ORDER
P.G. Chacko, Member (J)
1. The applicants pray for waiver of pre-deposit and stay of recovery in respect of an amount of penalty of Rs. 1 lakh.
2. Examined the records and heard both the sides. Officers of Central Excise visited the applicants’ factory in December, 1997 and found, on stock verification, an excess of 203 bags of sugar vis-a-vis RG 1 recorded balance, and they seized the goods. The Department by show cause notice proposed to confiscate the goods and impose penalty on the party under Rule 173Q of the Central Excise Rules, 1944. The proposal was contested. The original authority ordered confiscation of the goods with option to the party to redeem the same on payment of a fine of Rs. 1 lakh. It also imposed a personal penalty of Rs. 2 lakhs on them. In the appeal preferred by them against the order of the original authority, the Commissioner (Appeals) upheld the lower authority’s decision on merits but reduced the quantum of fine and penalty to Rs. 50,000 and Rs. 1 lakh respectively. The learned Counsel for the appellants submits that their case falls under Clause (d) of Rule 173Q(1) which requires mens rea for imposition of penalty. Neither the show cause notice nor any of the authorities below has attributed any mens rea to the applicants in their omission to account for the above goods in the RG 1. Hence the penalty imposed on them requires to be set aside. The order of confiscation is also challenged on the same ground. The learned Counsel relies on the decision of the Tribunal in Bhillai Conductors Pvt. Ltd. v. CCE, Raipur reported in 2000 (125) E.L.T. 781.

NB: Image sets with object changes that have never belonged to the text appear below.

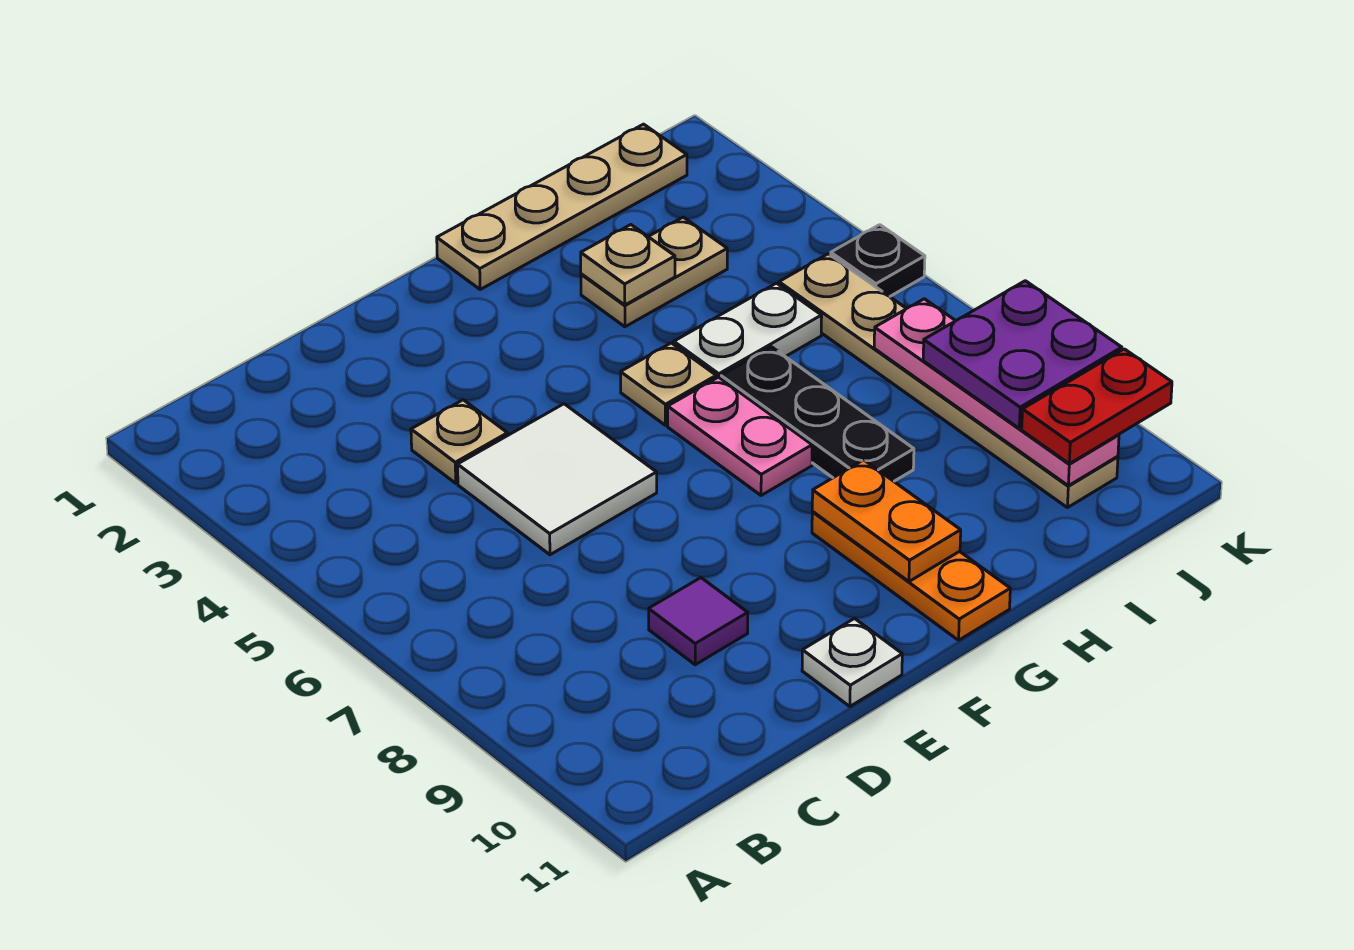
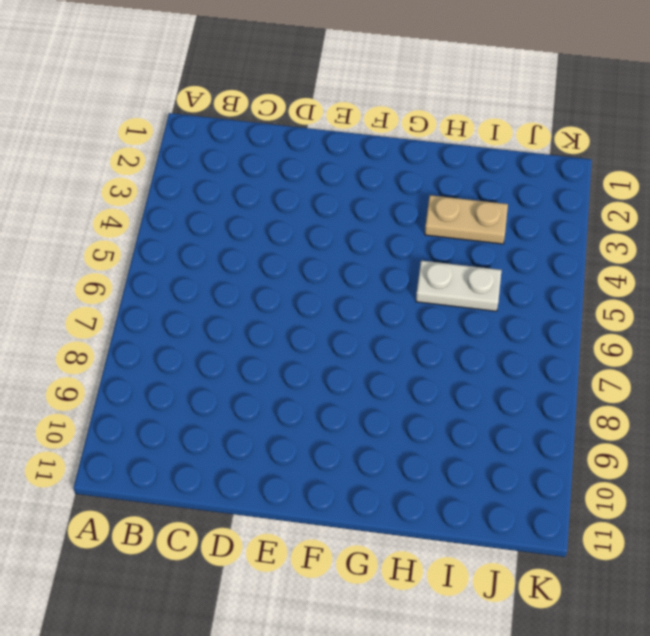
none -> tan plate D4 level 1
none -> white tile D5:E6 level 1
none -> purple tile D9 level 1

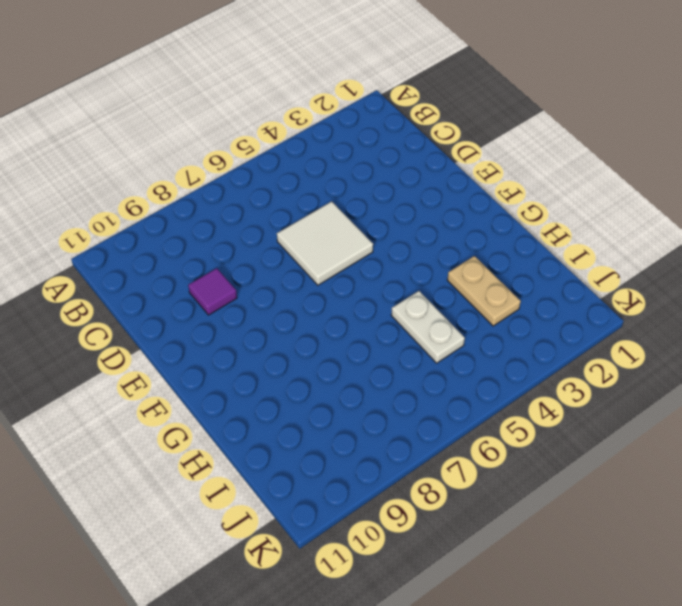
none -> tan plate D4 level 1
none -> white plate E11 level 1
none -> tan plate G1:J1 level 1

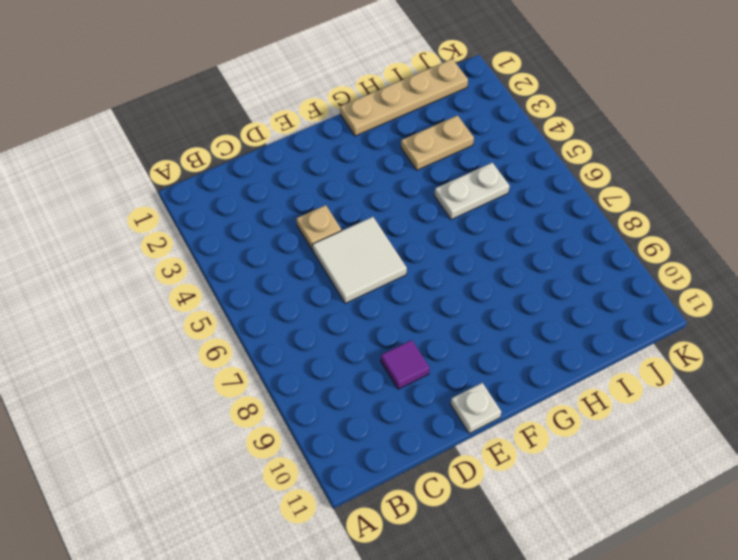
none -> tan plate G5 level 1
none -> pink plate G6:G7 level 1
none -> orange plate G9:G11 level 1

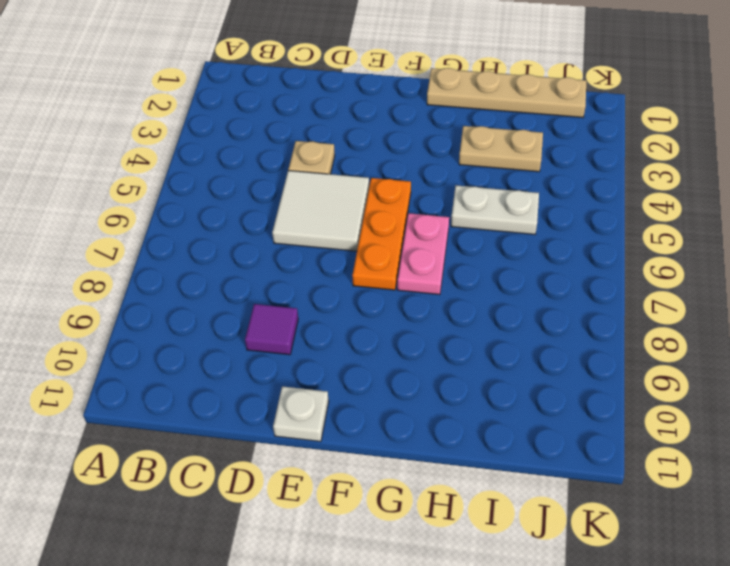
orange plate F5:F7 level 1 -> orange plate G9:G11 level 1
none -> tan plate G5 level 1
none -> black plate H6:H8 level 1
none -> tan plate J5:J10 level 1

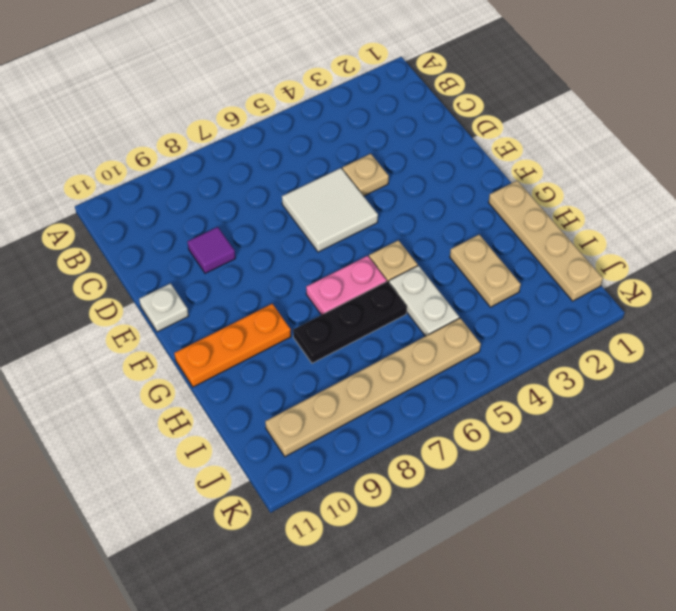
none -> black plate K5 level 1
none -> orange plate G9:G10 level 2
none -> tan plate H3 level 2

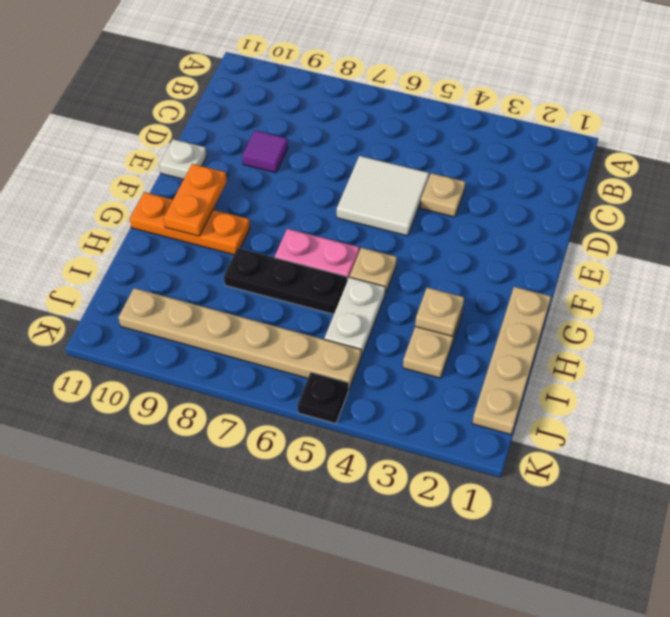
orange plate F10:G10 level 2 -> orange plate G9:G10 level 2
none -> pink plate J7:J10 level 2
none -> purple plate J8:K9 level 3
none -> red plate J10:K10 level 3

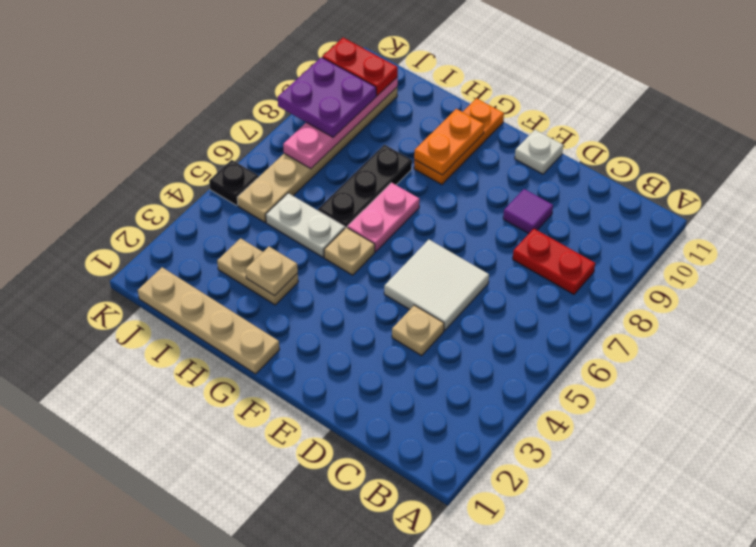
red plate B8:C8 level 1 -> none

3. The learned DR, on the other hand, submits that non-accountal of excisable goods in RG 1 register amounts to contravention of Rule 53 of the Central Excise Rules, 1944 attracting a penalty not less than Rs. 5,000/- and not more than three times the value of the goods in terms of Clause (b) of Rule 173Q(1). The learned DR relies on the decision of the Bombay High Court in Kirloskar Bros. v. UOI reported in 1988 (34) E.L.T. 30 (Bom.) = 2002 (83) ECC 497. He submits that, in the instant case, the value of the goods was Rs. 2.8 lakhs and, therefore, the penalty of Rs. 1 lakh could by no means be considered to be unreasonable.
4. After carefully examining the rival submissions, I find that, on the merits of the case, the decision of the High Court operates in favour of the Revenue while the decision of the Tribunal in Bhillai Conductors, case is in favour of the appellants. The High Court decision would prevail. In so far as the quantum of penalty imposed by the lower authorities is concerned, I find that the discretion conferred by the Statute has not been properly exercised by any of the lower authorities. The minimum penalty under Rule 173Q is Rs. 5,000/- and the maximum is three times the value of the goods. The wide range provided under the rule indicates the measure of discretion inherent in the penalizing authority which has to examine the facts and circumstances of the case and determine the extent of penalty to be imposed. In the instant case, it had been consistently pleaded that 203 bags of sugar were lying in the factory and there was no intention to remove the goods clandestinely. Further there is no allegation of mens rea nor any finding thereof in this case. The absence of mens rea would also be a relevant consideration in the determination of quantum of penalty. None of the authorities below has addressed the issue in this manner. Thus the applicants have made out a strong prima facie case in relation to the quantum of penalty. In the circumstances, I am inclined to grant waiver of pre-deposit and stay of recovery of the penalty in excess of Rs. 25,000/-. This amount of Rs. 25,000/- shall be deposited within a period of six weeks from today. Report compliance on 21st April, 2003.